## EXERCISE DETAILS:
Lay out the records, beginning with the first line and going on through the line with "catalogue / barcode: US 1563964", as a Markdown table with a Number column and a Text column. Leave blank lines out.

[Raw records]
==============================

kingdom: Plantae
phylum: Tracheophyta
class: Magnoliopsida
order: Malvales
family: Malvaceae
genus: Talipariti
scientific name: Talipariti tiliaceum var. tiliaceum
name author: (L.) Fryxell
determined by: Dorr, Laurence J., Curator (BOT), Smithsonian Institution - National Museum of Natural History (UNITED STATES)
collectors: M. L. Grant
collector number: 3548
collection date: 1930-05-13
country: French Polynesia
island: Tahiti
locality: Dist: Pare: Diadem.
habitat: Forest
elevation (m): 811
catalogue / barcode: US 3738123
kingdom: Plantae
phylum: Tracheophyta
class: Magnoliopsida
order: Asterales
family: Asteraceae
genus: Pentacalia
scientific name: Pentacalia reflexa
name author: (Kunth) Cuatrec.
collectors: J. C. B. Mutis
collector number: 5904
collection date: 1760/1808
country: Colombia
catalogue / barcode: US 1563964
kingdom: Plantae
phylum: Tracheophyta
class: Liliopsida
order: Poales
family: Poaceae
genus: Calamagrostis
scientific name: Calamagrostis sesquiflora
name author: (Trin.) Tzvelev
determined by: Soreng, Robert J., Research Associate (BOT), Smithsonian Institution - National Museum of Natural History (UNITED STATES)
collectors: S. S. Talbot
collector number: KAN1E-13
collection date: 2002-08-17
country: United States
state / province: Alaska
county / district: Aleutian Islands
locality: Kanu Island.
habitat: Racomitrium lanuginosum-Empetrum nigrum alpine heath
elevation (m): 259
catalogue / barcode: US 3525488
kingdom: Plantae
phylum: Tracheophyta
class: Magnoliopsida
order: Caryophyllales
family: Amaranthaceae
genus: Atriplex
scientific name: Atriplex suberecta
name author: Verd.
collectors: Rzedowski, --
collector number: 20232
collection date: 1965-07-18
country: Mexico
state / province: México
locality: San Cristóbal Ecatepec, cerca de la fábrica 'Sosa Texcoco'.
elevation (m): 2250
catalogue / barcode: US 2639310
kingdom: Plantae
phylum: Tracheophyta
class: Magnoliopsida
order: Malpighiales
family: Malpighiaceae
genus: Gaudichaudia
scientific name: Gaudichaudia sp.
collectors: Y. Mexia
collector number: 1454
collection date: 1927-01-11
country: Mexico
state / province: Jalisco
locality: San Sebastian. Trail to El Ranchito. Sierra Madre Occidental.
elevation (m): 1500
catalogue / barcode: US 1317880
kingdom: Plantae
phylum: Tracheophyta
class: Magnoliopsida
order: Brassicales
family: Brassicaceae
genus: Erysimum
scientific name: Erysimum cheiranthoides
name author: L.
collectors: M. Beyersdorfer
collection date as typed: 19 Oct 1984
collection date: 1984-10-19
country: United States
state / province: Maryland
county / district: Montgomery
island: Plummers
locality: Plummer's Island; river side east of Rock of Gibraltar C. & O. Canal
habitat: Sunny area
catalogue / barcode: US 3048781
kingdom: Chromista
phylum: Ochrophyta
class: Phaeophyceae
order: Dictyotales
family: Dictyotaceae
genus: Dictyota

==============================

## ANSWER BELOW:
| Number | Text |
|---|---|
| 1 | kingdom: Plantae |
| 2 | phylum: Tracheophyta |
| 3 | class: Magnoliopsida |
| 4 | order: Malvales |
| 5 | family: Malvaceae |
| 6 | genus: Talipariti |
| 7 | scientific name: Talipariti tiliaceum var. tiliaceum |
| 8 | name author: (L.) Fryxell |
| 9 | determined by: Dorr, Laurence J., Curator (BOT), Smithsonian Institution - National Museum of Natural History (UNITED STATES) |
| 10 | collectors: M. L. Grant |
| 11 | collector number: 3548 |
| 12 | collection date: 1930-05-13 |
| 13 | country: French Polynesia |
| 14 | island: Tahiti |
| 15 | locality: Dist: Pare: Diadem. |
| 16 | habitat: Forest |
| 17 | elevation (m): 811 |
| 18 | catalogue / barcode: US 3738123 |
| 19 | kingdom: Plantae |
| 20 | phylum: Tracheophyta |
| 21 | class: Magnoliopsida |
| 22 | order: Asterales |
| 23 | family: Asteraceae |
| 24 | genus: Pentacalia |
| 25 | scientific name: Pentacalia reflexa |
| 26 | name author: (Kunth) Cuatrec. |
| 27 | collectors: J. C. B. Mutis |
| 28 | collector number: 5904 |
| 29 | collection date: 1760/1808 |
| 30 | country: Colombia |
| 31 | catalogue / barcode: US 1563964 |